A preprint on “Model-based clustering of multi-tissue gene expression data” is available from arXiv. In this paper we present a Bayesian model-based clustering algorithm for large-scale, multi-tissue gene expression data, where expression profiles are obtained from multiple tissues or organs sampled from dozens to hundreds of individuals. Our model can incorporate prior information on physiological tissue similarity, and results in a set of clusters, each consisting of a core set of genes conserved across tissues as well as differential sets of genes specific to one or more subsets of tissues. The algorithm has been implemented in the Lemon-Tree software as a new “task”, revamp.
Whole-transcriptome causal network inference with genomic and transcriptomic data (on bioRxiv) describes a protocol for reconstructing causal gene networks from genome-wide genotype and gene expression data using the Findr software.
Learning differential module networks across multiple experimental conditions (on arXiv) reviews the theory of module network inference and describes how differential module networks across multiple experimental conditions can be learned using the Lemon-Tree software.

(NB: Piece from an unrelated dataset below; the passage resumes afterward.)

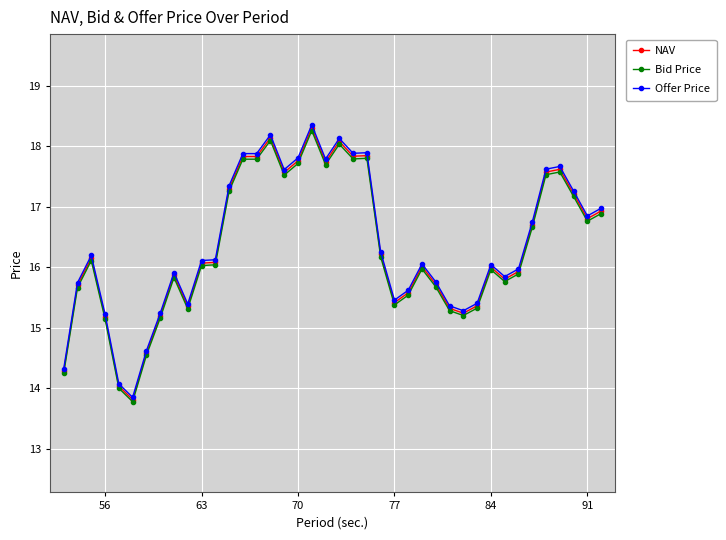

What is the minimum value for Offer Price?

13.8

New preprint posted: Analytic solution and stationary phase approximation for the Bayesian lasso and elastic net. Related software here.
We have posted a preprint “Efficient causal inference with hidden confounders from genome-transcriptome variation data”. In this paper we introduce a new method for causal inference between gene expression traits using the DNA variations in cis-regulatory regions as causal anchors. The method has been implemented in the Findr software, and validated using the DREAM5 Systems Genetics Challenge and GEUVADIS datasets.
We published a paper describing the Lemon-Tree software in the PLOS Computational Biology Software article collection:
Bonnet E, Calzone L, Michoel T. (2015) Integrative multi-omics module network inference with Lemon-Tree. PLoS Comput Biol 11(2): e1003983.
We posted a preprint titled “Integrative multi-omics module network inference with Lemon-Tree” on the arXiv. The preprint describes the current status of our module networks inference software Lemon-Tree and demonstrates how it can be used to identify cancer driver genes from large-scale copy number variation and gene expression datasets such as generated by The Cancer Genome Atlas. All of this is joint work with Eric Bonnet.